Corporate pressure blocks public schools and libraries from getting information superhighway discounts
Public schools may get smaller than expected discounts on Internet
connections following recent action by the Federal Communications
Commission.
By a 3-2 vote, FCC commissioners voted to scale back the “e-rate”
— the special discounts designed to connect schools and libraries to
the information superhighway. Congress passed a law in 1996 creating
the discounted rate, but major corporations — including AT&T and
MCI — lobbied successfully for relief from some of the law’s
requirements.
Education advocates, however, decried the changes, claiming schools
already have made plans expecting the deep discounts originally
promised under the law.
“The massacre of the infant e-rate continues,” said Rep. Major
Owens (D-N.Y.), a Congressional Black Caucus member. Owens charged that
“greedy corporations” are trying to deny children “vital access to
education technology in their schools and libraries.”
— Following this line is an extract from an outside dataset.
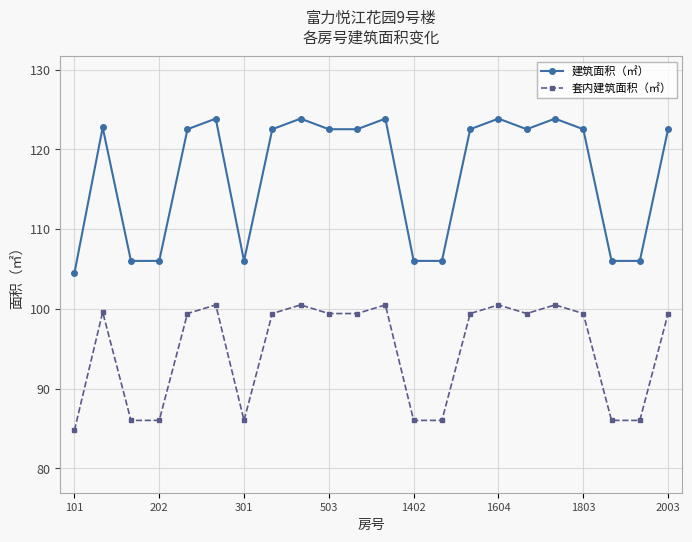

Which series has the largest total across all categories?

建筑面积（㎡）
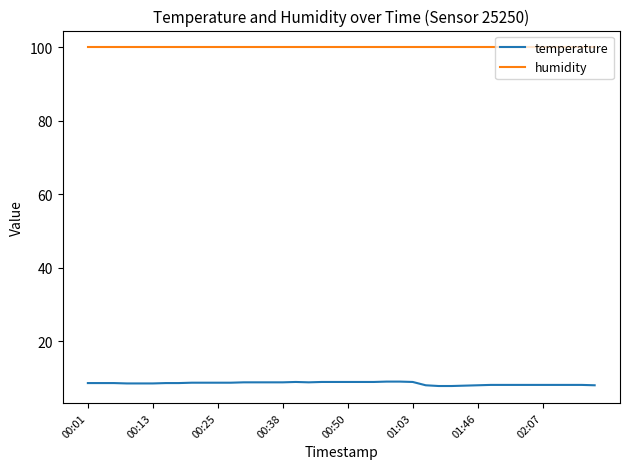

Is this an area chart (filled region under the line)?

No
Under the new plan, telecommunications companies will pay no more
than $1.92 billion into the e-rate fund during the first eighteen
months of the program, a period that will last through June 30, 1999.
But the original plan called for $2.25 billion in corporate
contributions in 1998 alone — with additional contributions expected
next year. As a result, critics note start-up funding may be only 50
percent of the program’s original projections for its first two years.